» **What the task asks**
For the entries that follow, state how many lines include the word "Pouze", giving the number and nothing else.

» **Information**
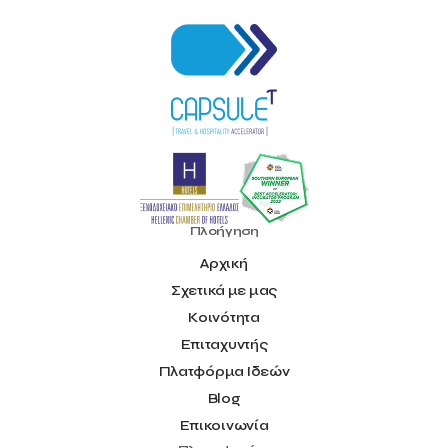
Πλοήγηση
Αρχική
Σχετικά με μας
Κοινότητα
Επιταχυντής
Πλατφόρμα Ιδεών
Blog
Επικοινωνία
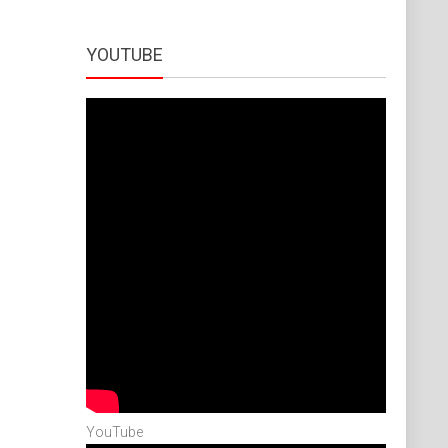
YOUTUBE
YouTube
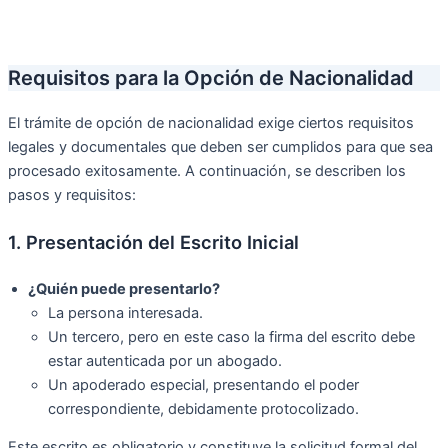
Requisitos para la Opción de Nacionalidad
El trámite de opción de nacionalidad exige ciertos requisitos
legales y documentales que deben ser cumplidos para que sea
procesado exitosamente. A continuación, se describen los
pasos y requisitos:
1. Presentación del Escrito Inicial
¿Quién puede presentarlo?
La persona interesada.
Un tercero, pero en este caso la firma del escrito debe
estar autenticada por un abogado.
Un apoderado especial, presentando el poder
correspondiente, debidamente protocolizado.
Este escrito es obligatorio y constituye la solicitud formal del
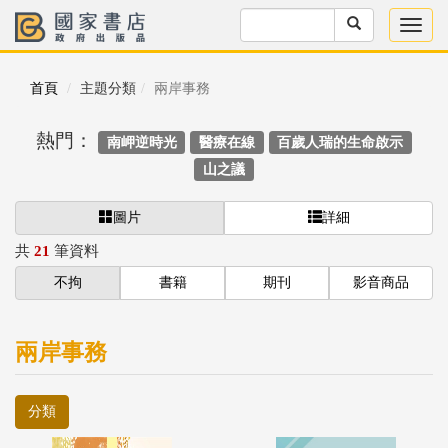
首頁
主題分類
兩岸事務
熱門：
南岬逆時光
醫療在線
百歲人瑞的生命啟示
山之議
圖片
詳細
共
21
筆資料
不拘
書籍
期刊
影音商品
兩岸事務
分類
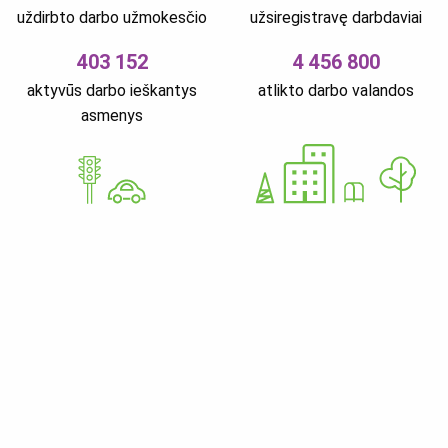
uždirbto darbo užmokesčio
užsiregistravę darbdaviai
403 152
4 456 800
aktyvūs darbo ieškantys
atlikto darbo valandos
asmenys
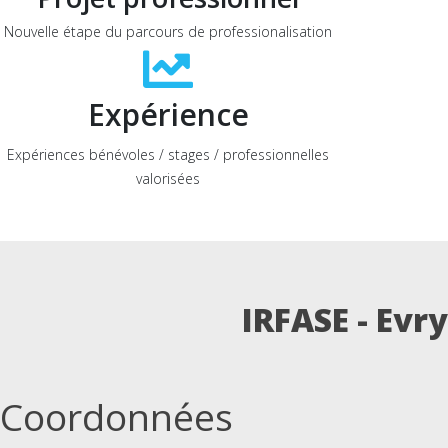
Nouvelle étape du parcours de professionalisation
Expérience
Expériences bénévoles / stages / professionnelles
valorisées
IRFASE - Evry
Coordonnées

* * *

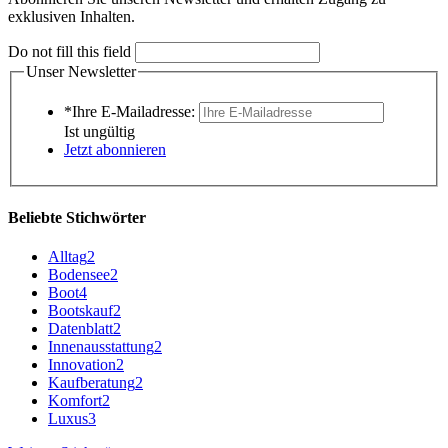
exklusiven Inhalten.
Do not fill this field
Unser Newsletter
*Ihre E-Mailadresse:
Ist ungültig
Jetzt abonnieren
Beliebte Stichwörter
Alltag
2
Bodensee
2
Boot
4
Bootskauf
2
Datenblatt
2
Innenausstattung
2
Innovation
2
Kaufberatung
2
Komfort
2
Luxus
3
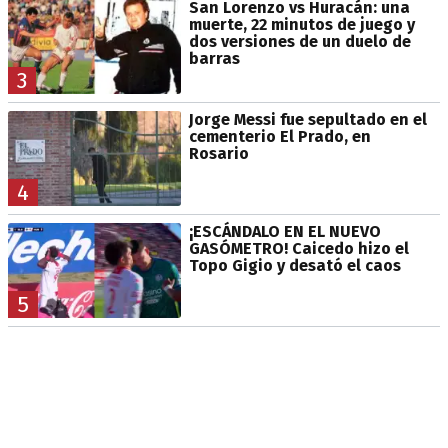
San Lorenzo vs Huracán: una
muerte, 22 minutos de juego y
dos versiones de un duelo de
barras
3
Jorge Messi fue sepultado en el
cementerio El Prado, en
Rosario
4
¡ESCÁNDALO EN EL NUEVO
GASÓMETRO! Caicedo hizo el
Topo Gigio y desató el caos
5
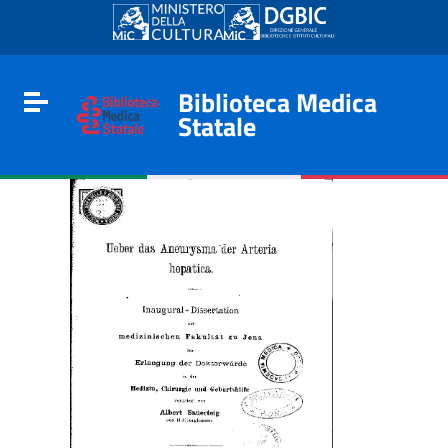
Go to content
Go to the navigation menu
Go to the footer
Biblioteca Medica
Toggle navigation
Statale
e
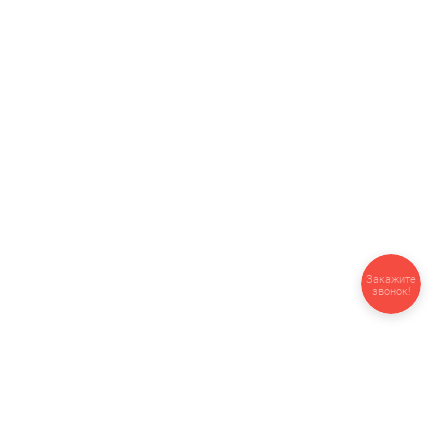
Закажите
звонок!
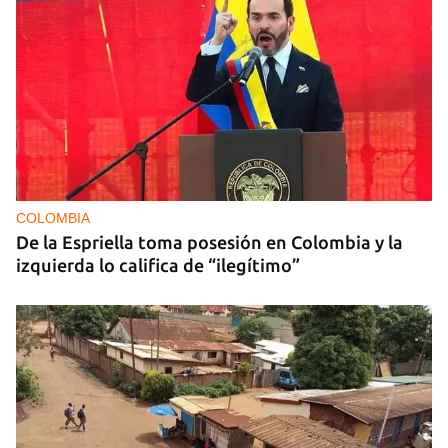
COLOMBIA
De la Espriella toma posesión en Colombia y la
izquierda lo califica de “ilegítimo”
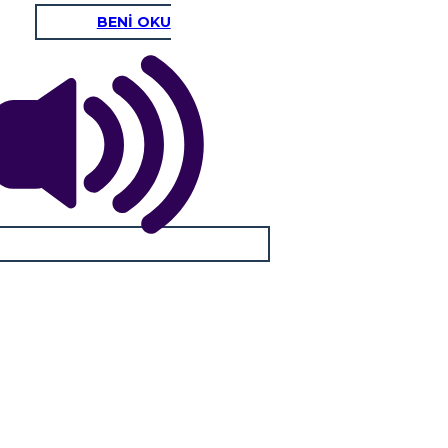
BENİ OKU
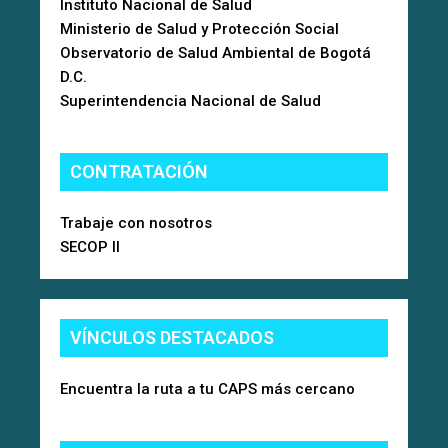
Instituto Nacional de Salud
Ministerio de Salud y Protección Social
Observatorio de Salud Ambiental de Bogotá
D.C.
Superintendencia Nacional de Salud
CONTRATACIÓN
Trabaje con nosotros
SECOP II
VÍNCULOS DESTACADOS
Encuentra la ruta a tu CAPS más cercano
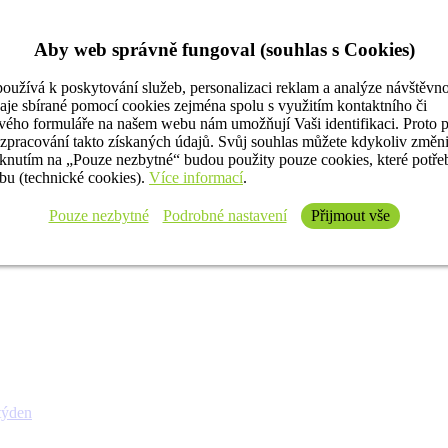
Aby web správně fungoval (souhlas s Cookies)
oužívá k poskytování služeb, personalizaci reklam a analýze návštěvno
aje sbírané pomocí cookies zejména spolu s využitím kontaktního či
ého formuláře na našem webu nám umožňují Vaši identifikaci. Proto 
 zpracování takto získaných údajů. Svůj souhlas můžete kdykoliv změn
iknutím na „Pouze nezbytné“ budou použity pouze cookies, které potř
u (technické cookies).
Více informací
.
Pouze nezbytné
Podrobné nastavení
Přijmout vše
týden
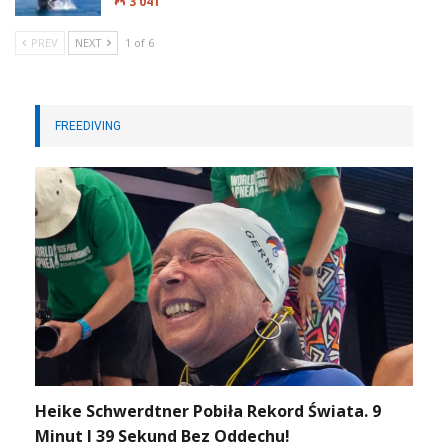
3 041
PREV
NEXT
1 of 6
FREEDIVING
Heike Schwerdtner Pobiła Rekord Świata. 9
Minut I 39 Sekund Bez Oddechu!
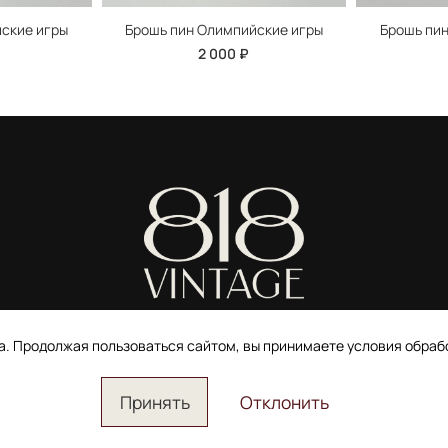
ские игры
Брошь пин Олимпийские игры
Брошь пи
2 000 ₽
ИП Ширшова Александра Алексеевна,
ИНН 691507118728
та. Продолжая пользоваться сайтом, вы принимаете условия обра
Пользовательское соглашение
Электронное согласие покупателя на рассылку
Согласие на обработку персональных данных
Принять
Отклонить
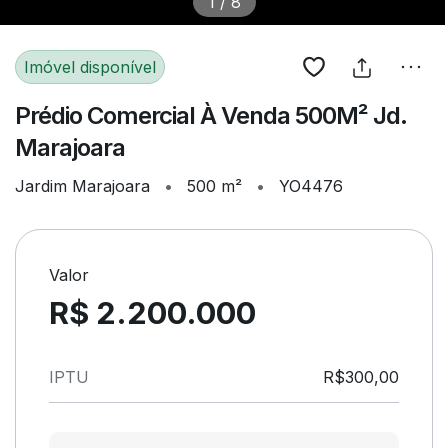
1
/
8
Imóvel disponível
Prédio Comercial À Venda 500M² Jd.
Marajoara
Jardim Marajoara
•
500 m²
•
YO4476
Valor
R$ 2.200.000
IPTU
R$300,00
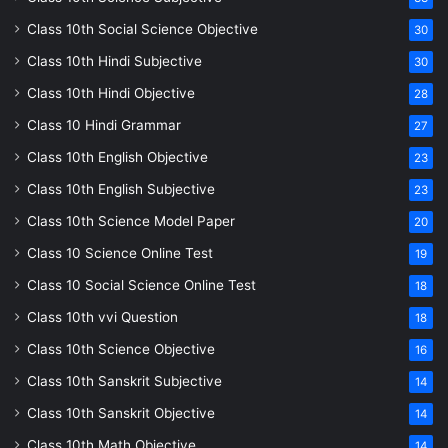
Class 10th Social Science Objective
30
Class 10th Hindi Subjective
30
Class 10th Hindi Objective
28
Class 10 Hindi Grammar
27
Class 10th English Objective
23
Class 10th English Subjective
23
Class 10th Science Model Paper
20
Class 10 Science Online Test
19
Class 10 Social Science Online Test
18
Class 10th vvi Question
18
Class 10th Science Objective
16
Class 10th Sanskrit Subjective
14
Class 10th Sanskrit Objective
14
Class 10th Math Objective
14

» **Written reply**
2